What to do.
Your answer should be the lines of the data below that contain "axis".

Collected data
################

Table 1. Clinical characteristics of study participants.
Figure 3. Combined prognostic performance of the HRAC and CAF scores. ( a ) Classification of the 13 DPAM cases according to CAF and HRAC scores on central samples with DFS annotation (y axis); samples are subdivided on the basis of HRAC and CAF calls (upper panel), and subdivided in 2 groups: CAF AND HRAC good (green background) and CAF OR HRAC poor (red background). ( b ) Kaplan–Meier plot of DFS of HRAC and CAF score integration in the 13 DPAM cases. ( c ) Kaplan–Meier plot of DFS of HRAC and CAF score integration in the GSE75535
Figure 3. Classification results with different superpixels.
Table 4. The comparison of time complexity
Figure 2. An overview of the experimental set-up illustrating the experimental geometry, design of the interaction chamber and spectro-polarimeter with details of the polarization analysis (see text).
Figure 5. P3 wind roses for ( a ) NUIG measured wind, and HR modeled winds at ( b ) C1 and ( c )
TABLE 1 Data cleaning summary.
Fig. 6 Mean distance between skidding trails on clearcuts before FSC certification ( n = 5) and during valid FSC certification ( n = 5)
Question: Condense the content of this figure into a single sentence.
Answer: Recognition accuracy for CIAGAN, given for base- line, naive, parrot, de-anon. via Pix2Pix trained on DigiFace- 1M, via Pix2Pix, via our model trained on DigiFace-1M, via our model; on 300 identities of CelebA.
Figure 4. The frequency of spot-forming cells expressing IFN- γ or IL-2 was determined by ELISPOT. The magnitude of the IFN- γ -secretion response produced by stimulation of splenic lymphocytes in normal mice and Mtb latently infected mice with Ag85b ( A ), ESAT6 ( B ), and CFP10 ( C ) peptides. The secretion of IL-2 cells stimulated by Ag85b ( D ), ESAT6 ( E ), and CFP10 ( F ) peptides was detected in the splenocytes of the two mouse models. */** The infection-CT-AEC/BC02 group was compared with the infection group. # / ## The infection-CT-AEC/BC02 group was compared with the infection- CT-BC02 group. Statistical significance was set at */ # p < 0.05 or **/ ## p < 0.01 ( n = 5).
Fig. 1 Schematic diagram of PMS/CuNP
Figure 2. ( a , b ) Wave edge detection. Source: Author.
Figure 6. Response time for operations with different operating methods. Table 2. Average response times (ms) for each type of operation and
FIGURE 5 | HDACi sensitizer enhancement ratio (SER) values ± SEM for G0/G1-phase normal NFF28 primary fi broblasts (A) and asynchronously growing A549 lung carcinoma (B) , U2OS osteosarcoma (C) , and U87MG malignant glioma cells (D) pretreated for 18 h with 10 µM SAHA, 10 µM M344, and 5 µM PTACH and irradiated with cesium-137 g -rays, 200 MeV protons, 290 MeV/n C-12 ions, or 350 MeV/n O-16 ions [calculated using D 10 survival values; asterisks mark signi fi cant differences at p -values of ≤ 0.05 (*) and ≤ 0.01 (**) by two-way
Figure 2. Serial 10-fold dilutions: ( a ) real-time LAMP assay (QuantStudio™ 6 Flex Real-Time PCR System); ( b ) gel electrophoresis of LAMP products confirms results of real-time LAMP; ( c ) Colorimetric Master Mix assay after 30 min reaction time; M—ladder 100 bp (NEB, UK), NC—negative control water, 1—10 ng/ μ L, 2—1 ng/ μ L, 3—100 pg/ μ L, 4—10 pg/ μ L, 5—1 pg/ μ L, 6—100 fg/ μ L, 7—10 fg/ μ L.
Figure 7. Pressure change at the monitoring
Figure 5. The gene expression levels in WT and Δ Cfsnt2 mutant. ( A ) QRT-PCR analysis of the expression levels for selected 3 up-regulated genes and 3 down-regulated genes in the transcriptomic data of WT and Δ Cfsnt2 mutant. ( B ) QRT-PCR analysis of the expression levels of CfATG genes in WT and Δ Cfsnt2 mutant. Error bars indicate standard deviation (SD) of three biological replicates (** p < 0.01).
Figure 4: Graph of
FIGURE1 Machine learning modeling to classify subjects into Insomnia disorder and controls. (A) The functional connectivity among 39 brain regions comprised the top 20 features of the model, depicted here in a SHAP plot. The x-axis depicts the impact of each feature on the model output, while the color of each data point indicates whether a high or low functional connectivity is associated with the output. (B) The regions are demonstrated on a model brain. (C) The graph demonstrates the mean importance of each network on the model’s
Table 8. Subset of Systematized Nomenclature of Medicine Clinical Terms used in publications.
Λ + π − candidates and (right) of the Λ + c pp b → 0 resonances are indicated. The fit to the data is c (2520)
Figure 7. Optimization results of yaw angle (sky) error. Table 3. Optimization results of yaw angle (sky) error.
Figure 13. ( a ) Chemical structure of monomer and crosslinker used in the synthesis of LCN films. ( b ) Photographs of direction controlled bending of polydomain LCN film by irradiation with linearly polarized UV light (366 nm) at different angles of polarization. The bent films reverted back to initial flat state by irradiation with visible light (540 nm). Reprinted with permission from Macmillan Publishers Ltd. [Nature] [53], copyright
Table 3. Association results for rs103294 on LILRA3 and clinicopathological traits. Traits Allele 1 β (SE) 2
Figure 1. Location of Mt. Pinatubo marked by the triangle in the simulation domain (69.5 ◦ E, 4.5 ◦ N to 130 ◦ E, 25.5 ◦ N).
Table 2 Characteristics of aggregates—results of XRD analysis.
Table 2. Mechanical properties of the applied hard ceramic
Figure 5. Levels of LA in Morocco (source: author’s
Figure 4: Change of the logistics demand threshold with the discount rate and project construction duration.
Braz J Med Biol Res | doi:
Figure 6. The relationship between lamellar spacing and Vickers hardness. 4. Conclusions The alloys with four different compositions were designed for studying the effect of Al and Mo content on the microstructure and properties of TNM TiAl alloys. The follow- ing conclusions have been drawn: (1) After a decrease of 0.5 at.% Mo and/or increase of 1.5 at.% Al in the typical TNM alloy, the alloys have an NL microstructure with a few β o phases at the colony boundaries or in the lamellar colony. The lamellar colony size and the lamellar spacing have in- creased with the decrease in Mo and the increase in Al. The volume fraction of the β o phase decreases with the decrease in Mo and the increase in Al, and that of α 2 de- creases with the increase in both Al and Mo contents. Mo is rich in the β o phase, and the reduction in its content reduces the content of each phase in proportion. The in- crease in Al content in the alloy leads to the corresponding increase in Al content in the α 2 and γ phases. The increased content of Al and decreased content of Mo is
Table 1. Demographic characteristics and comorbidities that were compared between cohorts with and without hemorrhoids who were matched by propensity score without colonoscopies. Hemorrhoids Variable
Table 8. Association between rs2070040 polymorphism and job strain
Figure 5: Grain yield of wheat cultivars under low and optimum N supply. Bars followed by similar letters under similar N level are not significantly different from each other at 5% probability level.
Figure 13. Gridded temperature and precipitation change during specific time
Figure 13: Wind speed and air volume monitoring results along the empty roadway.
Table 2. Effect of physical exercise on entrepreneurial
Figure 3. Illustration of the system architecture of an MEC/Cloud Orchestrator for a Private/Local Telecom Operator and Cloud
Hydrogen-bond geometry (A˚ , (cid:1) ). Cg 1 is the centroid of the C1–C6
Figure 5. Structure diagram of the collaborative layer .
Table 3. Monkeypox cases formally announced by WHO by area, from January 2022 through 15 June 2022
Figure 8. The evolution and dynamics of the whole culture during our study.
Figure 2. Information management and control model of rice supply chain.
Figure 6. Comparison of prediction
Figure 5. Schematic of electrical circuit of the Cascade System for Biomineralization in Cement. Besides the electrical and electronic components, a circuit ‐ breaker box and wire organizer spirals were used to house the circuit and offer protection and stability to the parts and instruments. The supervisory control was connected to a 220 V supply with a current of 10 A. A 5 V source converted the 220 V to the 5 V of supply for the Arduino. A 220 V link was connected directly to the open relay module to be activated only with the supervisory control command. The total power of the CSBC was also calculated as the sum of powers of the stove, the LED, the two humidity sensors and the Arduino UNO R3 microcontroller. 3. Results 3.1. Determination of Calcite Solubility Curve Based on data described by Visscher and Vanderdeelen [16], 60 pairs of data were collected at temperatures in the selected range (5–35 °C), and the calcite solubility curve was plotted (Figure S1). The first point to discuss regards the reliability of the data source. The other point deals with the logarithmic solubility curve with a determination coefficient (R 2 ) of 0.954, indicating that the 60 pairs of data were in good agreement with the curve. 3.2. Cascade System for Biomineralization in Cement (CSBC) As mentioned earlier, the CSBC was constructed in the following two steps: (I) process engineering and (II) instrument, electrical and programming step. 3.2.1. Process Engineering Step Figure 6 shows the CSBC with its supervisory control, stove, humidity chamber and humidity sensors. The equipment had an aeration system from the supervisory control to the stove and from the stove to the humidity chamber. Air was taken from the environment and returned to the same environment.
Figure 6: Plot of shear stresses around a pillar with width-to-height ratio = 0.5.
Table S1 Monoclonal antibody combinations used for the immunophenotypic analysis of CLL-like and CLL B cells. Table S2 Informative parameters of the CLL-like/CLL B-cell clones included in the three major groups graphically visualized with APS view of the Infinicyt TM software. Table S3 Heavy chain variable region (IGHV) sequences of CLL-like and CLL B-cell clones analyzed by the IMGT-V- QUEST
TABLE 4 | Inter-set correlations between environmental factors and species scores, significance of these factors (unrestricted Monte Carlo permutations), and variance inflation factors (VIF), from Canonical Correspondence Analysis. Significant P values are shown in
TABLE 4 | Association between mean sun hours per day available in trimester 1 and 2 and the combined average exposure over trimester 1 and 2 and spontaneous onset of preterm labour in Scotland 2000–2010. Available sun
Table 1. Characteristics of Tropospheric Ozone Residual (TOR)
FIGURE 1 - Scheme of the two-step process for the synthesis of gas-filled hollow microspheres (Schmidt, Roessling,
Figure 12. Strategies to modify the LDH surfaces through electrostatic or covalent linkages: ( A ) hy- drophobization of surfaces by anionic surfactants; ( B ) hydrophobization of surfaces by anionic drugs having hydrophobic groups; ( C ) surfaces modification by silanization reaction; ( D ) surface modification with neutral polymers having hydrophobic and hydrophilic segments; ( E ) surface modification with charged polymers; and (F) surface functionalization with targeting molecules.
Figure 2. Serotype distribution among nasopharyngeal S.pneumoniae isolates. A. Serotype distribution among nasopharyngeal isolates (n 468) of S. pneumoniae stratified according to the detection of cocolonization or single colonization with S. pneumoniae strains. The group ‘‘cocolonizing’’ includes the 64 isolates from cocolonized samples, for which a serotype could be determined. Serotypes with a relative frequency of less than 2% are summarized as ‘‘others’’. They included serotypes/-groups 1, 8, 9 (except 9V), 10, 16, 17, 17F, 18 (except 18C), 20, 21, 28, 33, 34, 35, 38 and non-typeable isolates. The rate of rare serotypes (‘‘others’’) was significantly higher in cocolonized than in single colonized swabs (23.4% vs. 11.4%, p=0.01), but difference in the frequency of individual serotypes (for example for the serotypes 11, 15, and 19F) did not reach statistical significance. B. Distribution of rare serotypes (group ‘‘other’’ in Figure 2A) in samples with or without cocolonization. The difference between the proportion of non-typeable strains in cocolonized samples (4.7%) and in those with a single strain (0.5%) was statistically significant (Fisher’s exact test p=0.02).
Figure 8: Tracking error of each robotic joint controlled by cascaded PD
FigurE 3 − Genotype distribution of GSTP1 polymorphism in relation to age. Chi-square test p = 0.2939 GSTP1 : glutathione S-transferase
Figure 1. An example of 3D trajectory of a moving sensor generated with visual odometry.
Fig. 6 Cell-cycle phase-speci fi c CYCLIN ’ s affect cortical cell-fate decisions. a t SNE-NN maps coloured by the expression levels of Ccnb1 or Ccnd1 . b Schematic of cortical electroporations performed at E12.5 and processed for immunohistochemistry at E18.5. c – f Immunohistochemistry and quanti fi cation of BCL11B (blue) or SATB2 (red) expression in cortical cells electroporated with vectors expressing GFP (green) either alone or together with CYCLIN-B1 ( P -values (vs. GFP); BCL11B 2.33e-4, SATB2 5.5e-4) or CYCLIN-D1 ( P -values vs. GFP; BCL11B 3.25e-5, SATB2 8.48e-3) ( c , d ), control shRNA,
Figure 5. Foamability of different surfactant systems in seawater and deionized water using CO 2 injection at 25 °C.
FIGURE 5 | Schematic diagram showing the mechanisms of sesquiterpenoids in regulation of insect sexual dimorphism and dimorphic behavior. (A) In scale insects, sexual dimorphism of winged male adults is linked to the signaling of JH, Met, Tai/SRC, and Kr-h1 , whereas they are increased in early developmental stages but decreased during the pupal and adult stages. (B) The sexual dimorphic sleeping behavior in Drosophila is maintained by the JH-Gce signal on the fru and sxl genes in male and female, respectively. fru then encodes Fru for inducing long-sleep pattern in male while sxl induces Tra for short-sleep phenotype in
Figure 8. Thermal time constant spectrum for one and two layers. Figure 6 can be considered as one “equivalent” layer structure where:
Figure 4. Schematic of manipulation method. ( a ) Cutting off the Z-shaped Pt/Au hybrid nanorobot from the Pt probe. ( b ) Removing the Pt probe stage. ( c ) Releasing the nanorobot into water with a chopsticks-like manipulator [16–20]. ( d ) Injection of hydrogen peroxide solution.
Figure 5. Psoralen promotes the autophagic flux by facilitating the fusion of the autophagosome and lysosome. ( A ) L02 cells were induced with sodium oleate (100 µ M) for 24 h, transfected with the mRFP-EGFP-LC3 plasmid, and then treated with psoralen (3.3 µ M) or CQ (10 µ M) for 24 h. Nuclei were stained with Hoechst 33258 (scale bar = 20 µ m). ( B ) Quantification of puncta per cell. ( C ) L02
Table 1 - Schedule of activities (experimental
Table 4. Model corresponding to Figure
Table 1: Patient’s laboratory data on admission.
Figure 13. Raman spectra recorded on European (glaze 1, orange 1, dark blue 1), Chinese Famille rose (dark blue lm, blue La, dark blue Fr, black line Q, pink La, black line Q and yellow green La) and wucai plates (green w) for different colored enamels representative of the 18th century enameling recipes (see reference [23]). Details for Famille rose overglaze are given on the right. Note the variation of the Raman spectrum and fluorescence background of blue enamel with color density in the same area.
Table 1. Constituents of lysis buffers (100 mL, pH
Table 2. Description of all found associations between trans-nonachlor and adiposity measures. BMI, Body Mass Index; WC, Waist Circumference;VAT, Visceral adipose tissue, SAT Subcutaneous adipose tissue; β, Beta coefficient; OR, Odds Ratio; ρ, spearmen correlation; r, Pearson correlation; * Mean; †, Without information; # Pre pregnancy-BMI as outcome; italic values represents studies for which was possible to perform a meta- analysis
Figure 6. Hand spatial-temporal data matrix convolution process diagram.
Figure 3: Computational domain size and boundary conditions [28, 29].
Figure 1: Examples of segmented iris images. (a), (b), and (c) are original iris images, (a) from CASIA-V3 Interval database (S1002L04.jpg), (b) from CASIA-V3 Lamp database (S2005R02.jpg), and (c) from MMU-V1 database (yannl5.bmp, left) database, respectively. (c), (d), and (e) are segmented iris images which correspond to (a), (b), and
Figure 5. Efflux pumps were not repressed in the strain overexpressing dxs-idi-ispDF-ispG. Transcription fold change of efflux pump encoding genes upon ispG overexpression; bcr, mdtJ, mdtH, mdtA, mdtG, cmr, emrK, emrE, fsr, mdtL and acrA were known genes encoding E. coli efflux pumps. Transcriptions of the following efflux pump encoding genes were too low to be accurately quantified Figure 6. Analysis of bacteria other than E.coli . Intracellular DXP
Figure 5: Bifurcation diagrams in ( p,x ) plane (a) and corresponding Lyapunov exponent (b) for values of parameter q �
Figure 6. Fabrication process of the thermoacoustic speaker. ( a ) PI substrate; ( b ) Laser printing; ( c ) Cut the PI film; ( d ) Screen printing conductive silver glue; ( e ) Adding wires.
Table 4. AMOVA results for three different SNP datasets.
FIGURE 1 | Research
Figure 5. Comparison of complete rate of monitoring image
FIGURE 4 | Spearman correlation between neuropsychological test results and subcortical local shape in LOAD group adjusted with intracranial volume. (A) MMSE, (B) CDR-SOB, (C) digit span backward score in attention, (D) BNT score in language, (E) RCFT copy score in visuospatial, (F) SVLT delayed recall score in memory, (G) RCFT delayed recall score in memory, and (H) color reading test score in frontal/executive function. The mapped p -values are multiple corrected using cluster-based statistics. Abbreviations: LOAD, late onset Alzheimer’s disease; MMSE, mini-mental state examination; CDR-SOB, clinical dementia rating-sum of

################

Written solution.
Figure 3. Combined prognostic performance of the HRAC and CAF scores. ( a ) Classification of the 13 DPAM cases according to CAF and HRAC scores on central samples with DFS annotation (y axis); samples are subdivided on the basis of HRAC and CAF calls (upper panel), and subdivided in 2 groups: CAF AND HRAC good (green background) and CAF OR HRAC poor (red background). ( b ) Kaplan–Meier plot of DFS of HRAC and CAF score integration in the 13 DPAM cases. ( c ) Kaplan–Meier plot of DFS of HRAC and CAF score integration in the GSE75535
FIGURE1 Machine learning modeling to classify subjects into Insomnia disorder and controls. (A) The functional connectivity among 39 brain regions comprised the top 20 features of the model, depicted here in a SHAP plot. The x-axis depicts the impact of each feature on the model output, while the color of each data point indicates whether a high or low functional connectivity is associated with the output. (B) The regions are demonstrated on a model brain. (C) The graph demonstrates the mean importance of each network on the model’s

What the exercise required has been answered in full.